SZ: Are you suggesting that she could have continued the
performance had she not started to scream?
FC: Absolutely. She was in possession of a fabulous voice
and an excellent technique. As late as 1958 she was always
able to sing. She could have continued.
SZ: People think of you as having been nervous, but in
general they do not say you were temperamental. There are,
however, some exceptions. You had a run-in with conductor
Fabien Sevitzky during Carmen rehearsals at Verona. What
took place?
FC: We had a big problem, and I wasn’t the only one. The
beginning of the fight was between [Giulietta] Simionato and
this maestro. Then [Ettore] Bastianini fought with him. They
were upset because of his strange tempos. He was more
interested in the design of the accompaniment than in the
vocal lines and highlighted the orchestration at the expense of
the singers. Some of his tempos were extremely fast, others
unduly broad. My turn to fight with him came when I was
singing “La fleur.” Ordinarily I sang the aria in three minutes,
but with him it took more than five. Finishing on my knees in
front of Simionato, I stood up and declared, “Maestro, for me
it’s impossible to sing with you. You are really great, but my
voice isn’t good for your tempo.” We had some back and
forth, and I left the stage. The sovrintendente came. Maestro
Sevitzky said, “I’m really sorry, but mine is the correct tempo,
not the one you hear on records. The people who made them
didn’t know what they were doing.” The sovrintendente
rejoined, “Maestro, you are really great, as Mr. Corelli said,
but under these circumstances it is impossible for me to keep
you.” Sevitzky left.
SZ: Why did you stop your career in 1976?
FC: I was a little tired, I felt that my voice was a little tired, a
little opaque, less brilliant than before. The singer’s life cost
me a great deal. I was full of apprehension and mad at
everyone. I was a bundle of nerves, I wasn’t eating or
sleeping.
     At first I thought I would simply relax for a time and then
return, but after three months I still had no desire to sing. I felt
so comfortable that I said to myself, “Why go back? The
public demands more and more of you, and if one night
you’re unable to deliver, they ask why.” I don’t miss the
pressures, but I do miss the joy of singing and performing. My
voice did regain its bloom. When I’m in good voice, I ask
myself, “What if...?”
SZ: When you sing for me today, your singing has more
warmth, heart and caress than it did twenty-five years ago.
You sing with more gradations of volume, and your voice has
become more adolescent in timbre, more suitable to the poetry
of Chénier. You sing "Che gelida manina" with more
sweetness and tenderness now.
FC: It’s true. I do look deeper today, because, before, I
thought about voice before everything else.

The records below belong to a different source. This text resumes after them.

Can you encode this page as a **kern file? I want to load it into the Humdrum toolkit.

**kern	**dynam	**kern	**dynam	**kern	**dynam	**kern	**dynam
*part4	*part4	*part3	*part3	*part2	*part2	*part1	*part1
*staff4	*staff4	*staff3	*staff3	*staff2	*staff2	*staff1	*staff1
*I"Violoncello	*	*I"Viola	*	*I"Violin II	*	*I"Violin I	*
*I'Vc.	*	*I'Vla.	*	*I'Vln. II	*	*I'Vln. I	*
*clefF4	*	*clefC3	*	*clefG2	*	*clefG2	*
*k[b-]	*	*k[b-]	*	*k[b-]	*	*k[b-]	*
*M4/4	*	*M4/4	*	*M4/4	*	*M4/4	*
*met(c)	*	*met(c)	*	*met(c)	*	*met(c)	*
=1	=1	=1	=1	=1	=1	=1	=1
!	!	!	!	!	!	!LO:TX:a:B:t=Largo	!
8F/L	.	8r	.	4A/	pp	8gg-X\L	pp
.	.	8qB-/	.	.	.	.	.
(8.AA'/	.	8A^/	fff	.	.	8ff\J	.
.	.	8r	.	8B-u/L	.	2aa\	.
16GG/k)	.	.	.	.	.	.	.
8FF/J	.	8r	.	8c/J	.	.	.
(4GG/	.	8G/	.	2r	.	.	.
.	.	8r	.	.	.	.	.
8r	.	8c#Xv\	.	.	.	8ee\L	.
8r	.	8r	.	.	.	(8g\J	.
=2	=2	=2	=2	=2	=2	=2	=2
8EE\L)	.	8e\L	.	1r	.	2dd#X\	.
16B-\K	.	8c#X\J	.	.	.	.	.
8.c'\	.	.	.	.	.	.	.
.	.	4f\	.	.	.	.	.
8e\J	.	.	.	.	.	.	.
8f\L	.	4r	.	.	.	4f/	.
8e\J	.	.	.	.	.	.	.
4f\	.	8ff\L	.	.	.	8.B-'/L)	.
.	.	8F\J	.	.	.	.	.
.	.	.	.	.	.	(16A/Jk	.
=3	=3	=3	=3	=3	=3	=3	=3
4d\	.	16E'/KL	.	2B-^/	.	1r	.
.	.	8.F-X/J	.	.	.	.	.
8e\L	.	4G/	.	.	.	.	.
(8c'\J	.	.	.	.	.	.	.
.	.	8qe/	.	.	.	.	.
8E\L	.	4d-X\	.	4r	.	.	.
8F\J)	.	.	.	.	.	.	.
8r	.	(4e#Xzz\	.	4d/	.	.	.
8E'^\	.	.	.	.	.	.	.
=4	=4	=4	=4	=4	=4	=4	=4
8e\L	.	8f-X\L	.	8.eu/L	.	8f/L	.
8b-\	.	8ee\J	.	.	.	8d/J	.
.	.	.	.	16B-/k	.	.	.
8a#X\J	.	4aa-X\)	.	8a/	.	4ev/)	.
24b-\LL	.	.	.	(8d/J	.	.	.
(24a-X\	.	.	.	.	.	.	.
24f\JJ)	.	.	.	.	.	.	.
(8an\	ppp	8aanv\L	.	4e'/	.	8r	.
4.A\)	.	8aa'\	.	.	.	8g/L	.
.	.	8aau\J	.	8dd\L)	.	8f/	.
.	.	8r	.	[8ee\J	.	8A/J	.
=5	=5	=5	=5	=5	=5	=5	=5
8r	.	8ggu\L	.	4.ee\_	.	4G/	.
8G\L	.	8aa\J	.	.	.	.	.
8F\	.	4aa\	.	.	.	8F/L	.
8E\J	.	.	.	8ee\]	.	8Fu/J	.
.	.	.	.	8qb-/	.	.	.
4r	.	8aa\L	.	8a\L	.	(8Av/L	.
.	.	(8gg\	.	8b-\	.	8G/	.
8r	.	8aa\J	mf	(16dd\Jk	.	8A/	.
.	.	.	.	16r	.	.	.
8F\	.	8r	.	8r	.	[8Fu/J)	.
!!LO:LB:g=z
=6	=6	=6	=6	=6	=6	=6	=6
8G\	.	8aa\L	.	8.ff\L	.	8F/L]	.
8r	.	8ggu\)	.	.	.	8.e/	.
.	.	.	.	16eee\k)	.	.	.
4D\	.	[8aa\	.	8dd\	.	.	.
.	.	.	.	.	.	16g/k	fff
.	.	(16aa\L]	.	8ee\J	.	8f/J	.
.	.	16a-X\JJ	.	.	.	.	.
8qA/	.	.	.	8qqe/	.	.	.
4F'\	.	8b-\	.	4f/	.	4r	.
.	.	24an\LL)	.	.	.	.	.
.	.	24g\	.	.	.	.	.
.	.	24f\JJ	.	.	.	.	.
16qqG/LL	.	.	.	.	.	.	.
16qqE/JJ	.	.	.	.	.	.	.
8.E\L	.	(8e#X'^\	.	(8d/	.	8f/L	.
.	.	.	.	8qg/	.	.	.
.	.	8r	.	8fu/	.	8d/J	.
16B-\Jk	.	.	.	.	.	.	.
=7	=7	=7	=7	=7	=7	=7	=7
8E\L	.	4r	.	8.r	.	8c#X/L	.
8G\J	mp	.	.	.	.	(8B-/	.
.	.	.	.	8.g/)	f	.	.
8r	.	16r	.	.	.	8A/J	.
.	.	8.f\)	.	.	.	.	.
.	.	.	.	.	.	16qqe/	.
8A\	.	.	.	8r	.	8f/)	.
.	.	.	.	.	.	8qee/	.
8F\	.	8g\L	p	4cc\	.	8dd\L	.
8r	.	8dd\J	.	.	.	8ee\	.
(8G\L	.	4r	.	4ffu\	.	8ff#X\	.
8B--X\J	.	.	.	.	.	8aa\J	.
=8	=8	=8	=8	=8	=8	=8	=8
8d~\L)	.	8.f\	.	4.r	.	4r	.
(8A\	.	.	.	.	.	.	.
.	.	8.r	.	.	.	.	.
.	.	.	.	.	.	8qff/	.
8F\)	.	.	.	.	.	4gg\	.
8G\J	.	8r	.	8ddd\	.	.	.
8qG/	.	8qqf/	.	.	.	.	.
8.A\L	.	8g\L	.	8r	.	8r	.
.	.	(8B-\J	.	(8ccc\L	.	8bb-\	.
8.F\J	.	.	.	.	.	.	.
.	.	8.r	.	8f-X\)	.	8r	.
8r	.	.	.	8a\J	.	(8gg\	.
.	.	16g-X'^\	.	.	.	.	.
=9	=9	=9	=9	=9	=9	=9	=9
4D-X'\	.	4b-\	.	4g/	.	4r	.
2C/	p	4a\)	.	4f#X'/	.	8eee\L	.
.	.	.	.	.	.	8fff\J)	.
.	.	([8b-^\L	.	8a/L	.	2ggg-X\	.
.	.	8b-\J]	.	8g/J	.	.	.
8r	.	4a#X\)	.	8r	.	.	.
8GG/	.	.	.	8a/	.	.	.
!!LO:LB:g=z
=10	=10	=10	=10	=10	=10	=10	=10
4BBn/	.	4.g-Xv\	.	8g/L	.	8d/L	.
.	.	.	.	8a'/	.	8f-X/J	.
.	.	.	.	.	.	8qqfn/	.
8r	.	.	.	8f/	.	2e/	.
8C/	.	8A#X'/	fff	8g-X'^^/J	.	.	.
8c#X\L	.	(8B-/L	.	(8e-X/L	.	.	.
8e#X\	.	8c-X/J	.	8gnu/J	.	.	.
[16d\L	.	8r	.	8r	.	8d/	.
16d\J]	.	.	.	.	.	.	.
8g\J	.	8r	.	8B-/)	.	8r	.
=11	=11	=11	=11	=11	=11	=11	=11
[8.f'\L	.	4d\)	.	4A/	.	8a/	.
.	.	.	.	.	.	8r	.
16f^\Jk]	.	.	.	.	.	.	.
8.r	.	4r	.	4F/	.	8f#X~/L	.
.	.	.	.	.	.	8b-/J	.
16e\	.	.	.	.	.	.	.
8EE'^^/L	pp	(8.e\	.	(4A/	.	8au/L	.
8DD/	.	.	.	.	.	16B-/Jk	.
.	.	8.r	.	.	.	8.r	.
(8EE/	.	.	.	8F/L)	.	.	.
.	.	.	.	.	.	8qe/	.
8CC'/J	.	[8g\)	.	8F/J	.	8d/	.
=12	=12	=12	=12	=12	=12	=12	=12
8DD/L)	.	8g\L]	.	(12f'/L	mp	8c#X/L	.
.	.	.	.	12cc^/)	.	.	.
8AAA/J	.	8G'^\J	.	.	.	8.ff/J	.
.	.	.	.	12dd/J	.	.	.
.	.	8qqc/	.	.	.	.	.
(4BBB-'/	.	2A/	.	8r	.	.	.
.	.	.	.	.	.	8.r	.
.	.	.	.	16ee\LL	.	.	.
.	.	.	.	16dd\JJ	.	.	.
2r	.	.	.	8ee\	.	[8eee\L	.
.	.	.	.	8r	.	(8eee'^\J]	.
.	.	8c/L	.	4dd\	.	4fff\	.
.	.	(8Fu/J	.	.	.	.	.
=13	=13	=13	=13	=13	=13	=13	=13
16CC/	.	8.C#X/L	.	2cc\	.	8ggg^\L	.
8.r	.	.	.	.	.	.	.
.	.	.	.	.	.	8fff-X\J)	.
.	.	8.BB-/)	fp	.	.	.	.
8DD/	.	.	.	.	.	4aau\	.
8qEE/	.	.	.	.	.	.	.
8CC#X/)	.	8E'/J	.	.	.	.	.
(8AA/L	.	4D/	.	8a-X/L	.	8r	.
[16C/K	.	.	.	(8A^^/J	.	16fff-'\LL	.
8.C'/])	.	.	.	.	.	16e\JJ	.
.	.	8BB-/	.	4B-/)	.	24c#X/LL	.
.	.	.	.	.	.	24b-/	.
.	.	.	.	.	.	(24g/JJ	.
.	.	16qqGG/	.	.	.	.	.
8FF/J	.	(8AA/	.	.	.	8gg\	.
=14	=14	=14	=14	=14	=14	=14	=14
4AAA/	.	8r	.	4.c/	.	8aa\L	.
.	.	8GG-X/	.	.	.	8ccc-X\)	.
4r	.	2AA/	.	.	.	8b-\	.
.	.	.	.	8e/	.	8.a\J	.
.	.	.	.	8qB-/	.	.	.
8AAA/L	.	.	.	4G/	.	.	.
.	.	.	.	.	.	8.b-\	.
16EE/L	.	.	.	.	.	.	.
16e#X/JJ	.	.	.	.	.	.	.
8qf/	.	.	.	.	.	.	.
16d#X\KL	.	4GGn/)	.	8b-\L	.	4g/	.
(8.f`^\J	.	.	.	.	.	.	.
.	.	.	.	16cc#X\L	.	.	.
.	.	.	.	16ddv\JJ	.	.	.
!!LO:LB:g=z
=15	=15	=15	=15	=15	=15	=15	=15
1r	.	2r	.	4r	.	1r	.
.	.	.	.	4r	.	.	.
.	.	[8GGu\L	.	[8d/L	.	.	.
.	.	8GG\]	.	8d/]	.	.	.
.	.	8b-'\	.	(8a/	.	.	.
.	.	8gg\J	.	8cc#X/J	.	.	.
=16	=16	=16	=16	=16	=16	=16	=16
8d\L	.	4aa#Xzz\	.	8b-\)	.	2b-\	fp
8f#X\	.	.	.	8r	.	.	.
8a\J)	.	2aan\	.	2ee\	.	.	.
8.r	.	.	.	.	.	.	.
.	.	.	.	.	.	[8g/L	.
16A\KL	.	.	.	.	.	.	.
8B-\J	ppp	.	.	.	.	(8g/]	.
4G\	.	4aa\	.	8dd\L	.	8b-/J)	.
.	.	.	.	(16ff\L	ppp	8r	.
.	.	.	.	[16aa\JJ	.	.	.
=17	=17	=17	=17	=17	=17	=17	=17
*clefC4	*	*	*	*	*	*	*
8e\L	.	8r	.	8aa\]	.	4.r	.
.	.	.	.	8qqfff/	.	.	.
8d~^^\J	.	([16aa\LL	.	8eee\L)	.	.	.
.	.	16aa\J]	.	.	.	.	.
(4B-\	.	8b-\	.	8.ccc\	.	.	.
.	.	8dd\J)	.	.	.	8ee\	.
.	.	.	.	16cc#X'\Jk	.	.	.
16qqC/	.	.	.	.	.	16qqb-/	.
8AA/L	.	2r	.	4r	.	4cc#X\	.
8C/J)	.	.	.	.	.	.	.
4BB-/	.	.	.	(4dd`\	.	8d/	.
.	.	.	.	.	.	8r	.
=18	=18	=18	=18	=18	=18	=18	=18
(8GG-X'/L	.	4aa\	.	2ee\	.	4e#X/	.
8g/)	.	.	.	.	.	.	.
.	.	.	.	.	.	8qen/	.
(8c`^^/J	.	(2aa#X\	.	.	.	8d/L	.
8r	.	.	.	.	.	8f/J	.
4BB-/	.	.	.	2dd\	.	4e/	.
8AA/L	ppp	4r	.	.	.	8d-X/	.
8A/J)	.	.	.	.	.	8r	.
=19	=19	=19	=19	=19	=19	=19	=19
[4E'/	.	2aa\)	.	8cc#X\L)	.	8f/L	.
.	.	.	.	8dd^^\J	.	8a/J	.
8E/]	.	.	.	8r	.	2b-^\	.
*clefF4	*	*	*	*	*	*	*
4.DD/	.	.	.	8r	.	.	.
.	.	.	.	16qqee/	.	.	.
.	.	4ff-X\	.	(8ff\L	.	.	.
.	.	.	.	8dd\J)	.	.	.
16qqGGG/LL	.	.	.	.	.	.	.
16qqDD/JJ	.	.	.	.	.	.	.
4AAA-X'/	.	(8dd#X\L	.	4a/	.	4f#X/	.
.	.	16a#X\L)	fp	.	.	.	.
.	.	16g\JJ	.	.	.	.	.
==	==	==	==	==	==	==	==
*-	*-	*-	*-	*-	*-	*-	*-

SZ: Besides concentrating more on dramatic tenor parts, is
there anything you would do differently if you had your career
to do over again?
FC: Well, on some days I feel I’d sing with less force and
with more variety of dynamics and more passion, with more
heart—like [Beniamino] Gigli. On other days I still prefer my
old approach, because it was more vigorous. Nowadays I
change back and forth.
    
In 1989-90 listeners to “Opera Fanatic” voted for Favorite
Tenor of the Century. With forty-seven singers receiving a
grand total of 600 votes, Corelli placed first, with 185 votes,
Jussi Bjoerling second, with 177 votes, Enrico Caruso third,
with sixty-nine votes, and Gigli fourth, with fifty votes. For a
detailed list, click on link.
     Listeners expressed a longing for Corelli’s animal
excitement and maintained that no one since measures up.